This article from Nurse.com provided some excellent background for the emergence of women in nursing during the Civil War. It was truly new and Louisa May Alcott was right in the forefront, volunteering her services. She of course wrote about those experiences in Hospital Sketches.
By Cathryn Domrose
Friday April 29, 2011
Vivid, dramatic images of Civil War nursing spill from history books into the American psyche: Clara Barton, her apron soaked with blood, working tirelessly beside surgeons as they amputated arms and legs. Louisa May Alcott bringing water to crying soldiers, cradling their heads in her arms, scribbling as they dictated letters home. Sally Tompkins, a captain in the Confederate army, insisting on absolute cleanliness in the hospital she ran in Richmond, Va.
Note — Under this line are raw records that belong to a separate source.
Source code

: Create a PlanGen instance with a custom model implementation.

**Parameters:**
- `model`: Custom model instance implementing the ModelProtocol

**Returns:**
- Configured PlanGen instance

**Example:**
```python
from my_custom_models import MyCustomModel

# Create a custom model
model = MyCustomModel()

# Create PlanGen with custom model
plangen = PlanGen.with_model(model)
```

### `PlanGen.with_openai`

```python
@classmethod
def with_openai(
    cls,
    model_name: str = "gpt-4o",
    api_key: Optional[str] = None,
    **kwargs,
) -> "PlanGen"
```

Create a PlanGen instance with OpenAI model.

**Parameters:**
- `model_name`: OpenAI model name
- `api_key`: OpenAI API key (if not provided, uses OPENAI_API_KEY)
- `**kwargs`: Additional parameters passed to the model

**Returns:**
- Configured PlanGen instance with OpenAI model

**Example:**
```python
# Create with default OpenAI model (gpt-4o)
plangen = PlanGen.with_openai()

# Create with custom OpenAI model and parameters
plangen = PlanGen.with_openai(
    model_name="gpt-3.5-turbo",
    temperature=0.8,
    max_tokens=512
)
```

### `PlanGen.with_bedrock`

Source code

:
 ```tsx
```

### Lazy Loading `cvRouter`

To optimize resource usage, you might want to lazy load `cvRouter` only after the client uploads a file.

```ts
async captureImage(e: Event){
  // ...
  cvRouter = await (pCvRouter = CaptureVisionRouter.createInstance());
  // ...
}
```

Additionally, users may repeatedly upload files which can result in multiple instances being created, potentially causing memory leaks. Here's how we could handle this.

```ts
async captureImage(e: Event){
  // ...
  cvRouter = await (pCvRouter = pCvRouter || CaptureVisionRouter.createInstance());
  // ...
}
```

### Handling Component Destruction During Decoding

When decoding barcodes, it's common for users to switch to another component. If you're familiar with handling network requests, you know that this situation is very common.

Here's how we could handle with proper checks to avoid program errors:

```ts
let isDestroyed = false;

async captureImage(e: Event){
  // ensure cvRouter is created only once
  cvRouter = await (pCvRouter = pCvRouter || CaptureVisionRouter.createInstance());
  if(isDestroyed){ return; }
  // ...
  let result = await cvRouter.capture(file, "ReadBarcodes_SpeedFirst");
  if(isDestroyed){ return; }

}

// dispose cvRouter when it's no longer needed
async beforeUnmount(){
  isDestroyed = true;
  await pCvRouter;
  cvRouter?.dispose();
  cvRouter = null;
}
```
Dorothea Dix and Mary Ann Bickerdyke defying male surgeons and administrators to make sure their nurses and patients got the respect and resources they deserved. Phoebe Pember doing the same in the South, sometimes with the help of a pistol she kept in her pocket.
Birth of a Profession
“The Civil War launched the profession of nursing in the United States,” says Jane E. Schultz, PhD, professor of English, American studies, women’s studies and medical humanities at Indiana University-Purdue University Indianapolis, and the author of “Women at the Front: Hospital Workers in Civil War America” and “This Birth Place of Souls: The Civil War Nursing Diary of Harriet Eaton.”